Как странно — не только я соперничал с ним, но и он со мною. То, что он тогда слегка разочаровал меня, свидетельствовало, что он все еще в какой-то мере оставался для меня загадкой.
Он был типичным американцем и все воспринимал в сравнении. Как-то однажды наш старенький бассет Хуго, толстенный пес, чья неподвижность находилась в прямой зависимости от его размеров, с важным видом поднялся после сна и неожиданно напал на тряпичную куклу, начав подбрасывать ее в воздух, угрожающе рыча и терзая снова и снова, а потом опять улегся в своей обычной позе, прикрыв ухом глаза. Отец недоуменно наблюдал за взрывом этой необычной подвижности, а затем произнес: «Ну что ж… каждому надо хоть над кем-то главенствовать». Последние годы отец провел на веранде дома престарелых в Лонг-Айленде. Он сидел в белом парусиновом картузе, пристально глядя в море, и время от времени что-то бормотал. «Знаешь, иногда я вижу там вдалеке точку, она становится все больше, больше, пока не превратится в корабль». Я объяснил ему, что земля круглая, и рассказал все, что знал об этом. За восемьдесят лет у него не было времени посидеть и посмотреть на море, на него работали сотни людей, он пошил десятки тысяч плащей и разослал их по городам и весям Соединенных Штатов, а теперь наконец сидел и смотрел на море и говорил с радостным удивлением, восклицая: «Подумать только, она круглая!»

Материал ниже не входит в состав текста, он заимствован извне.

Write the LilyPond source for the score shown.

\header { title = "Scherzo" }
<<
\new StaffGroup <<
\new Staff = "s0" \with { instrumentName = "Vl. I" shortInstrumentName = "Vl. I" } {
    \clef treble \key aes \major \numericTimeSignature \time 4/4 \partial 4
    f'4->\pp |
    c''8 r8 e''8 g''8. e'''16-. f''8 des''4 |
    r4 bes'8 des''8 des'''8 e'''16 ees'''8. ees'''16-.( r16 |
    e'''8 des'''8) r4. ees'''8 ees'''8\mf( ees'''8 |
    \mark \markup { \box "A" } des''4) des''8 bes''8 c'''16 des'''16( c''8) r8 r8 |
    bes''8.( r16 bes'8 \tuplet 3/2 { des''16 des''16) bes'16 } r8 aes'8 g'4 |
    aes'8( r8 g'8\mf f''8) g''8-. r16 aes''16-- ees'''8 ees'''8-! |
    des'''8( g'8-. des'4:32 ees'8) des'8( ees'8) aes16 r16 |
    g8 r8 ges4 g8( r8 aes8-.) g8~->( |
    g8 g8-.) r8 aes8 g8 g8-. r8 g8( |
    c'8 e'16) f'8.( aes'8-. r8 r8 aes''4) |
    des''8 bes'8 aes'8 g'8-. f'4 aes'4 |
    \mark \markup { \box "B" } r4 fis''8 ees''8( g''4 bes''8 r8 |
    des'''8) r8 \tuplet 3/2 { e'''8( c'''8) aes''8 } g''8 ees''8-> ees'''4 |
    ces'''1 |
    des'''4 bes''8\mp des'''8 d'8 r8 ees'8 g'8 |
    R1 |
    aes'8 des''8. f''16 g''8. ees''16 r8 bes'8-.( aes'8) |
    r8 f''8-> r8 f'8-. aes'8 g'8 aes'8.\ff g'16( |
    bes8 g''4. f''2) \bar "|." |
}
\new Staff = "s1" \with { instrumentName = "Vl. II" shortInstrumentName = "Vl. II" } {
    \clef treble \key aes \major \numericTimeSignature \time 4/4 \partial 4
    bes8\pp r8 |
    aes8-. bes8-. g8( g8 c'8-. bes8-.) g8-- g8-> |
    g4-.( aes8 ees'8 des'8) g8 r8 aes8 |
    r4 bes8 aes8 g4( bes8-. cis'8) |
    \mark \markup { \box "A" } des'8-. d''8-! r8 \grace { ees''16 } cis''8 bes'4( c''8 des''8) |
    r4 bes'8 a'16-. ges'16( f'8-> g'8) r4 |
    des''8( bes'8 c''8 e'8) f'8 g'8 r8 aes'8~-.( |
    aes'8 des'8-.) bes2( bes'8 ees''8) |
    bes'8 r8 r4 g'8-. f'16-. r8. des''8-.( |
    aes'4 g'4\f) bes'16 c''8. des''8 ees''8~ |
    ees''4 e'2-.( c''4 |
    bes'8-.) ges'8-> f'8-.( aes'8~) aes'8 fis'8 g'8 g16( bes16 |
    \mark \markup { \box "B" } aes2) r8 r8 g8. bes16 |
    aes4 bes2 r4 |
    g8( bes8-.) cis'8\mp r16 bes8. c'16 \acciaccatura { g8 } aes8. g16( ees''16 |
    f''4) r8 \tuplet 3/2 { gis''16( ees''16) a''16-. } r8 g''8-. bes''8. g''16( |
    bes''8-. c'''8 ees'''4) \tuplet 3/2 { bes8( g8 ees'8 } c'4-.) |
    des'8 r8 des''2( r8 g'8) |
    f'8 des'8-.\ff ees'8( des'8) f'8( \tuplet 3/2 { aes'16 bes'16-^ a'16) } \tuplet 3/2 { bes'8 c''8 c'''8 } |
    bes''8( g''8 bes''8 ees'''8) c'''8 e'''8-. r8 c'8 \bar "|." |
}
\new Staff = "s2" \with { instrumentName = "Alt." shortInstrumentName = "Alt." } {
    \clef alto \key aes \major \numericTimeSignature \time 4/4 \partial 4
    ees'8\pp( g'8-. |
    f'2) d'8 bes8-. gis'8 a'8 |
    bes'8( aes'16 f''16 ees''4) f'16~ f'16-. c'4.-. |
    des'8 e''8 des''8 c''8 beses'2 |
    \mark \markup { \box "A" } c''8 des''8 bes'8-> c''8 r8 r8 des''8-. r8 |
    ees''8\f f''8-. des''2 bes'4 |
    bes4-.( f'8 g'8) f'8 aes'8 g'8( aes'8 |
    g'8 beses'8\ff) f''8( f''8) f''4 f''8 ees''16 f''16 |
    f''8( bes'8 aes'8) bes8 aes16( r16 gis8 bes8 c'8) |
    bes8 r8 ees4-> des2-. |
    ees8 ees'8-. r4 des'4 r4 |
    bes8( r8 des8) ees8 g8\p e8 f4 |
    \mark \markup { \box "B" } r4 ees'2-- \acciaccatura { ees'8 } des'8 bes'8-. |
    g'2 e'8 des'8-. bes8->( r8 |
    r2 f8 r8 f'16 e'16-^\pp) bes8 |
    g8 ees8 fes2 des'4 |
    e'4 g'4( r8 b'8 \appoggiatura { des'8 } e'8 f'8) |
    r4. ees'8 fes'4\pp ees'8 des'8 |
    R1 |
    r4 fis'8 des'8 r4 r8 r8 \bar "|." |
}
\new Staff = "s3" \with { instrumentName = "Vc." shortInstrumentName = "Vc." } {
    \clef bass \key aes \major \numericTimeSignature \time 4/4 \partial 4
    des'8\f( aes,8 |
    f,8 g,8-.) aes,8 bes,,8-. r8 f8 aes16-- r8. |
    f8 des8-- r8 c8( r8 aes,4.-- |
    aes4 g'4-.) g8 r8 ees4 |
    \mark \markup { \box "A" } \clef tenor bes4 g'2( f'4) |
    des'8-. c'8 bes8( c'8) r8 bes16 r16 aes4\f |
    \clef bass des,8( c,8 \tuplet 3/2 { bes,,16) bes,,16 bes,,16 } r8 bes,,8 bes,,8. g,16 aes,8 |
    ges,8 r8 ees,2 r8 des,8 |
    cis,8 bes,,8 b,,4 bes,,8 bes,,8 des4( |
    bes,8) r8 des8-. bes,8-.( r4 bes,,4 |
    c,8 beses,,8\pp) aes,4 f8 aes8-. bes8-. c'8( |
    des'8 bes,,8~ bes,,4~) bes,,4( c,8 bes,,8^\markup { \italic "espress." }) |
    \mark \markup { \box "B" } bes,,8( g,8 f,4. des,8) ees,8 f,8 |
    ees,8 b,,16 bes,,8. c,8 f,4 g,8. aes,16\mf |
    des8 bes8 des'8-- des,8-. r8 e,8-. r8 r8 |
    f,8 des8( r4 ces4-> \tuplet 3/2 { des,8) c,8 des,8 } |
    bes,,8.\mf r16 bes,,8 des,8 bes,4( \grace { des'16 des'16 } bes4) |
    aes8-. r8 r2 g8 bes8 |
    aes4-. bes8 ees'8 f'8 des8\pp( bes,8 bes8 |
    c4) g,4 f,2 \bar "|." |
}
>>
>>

Он умер в тот день, когда я должен был произносить речь на открытии в 1966 году нью-йоркского Конгресса ПЕНа. Мама умерла за пять лет до этого, и я не испытал ничего, кроме глубокой грусти, когда, взглянув на нее в гробу, неожиданно услышал голос раввина Миллера — он не был нам родственником, этот старый согбенный человек, которого я помнил еще с дней юности, но не видел уже лет двадцать с чьих-то последних похорон, — и удивился безыскусной простоте и проникновенности его голоса, тому чуть ли не жизнерадостному спокойствию, с которым он в глубокой серьезности провожал ее в последний путь. Неожиданно слезы набежали на глаза, когда я представил ее в этом гробу молодой женщиной, — жизнь, прожитая в ожидании, с гордостью за своих детей, но только не за себя. Я пожалел, что не позволял себе более открыто выражать ей свою любовь, ибо знал, что был воплощением ее несбывшихся амбиций, и это пресекало любое непосредственное выражение чувств. Наши отношения остались незавершенными, ее смерть наступила слишком рано.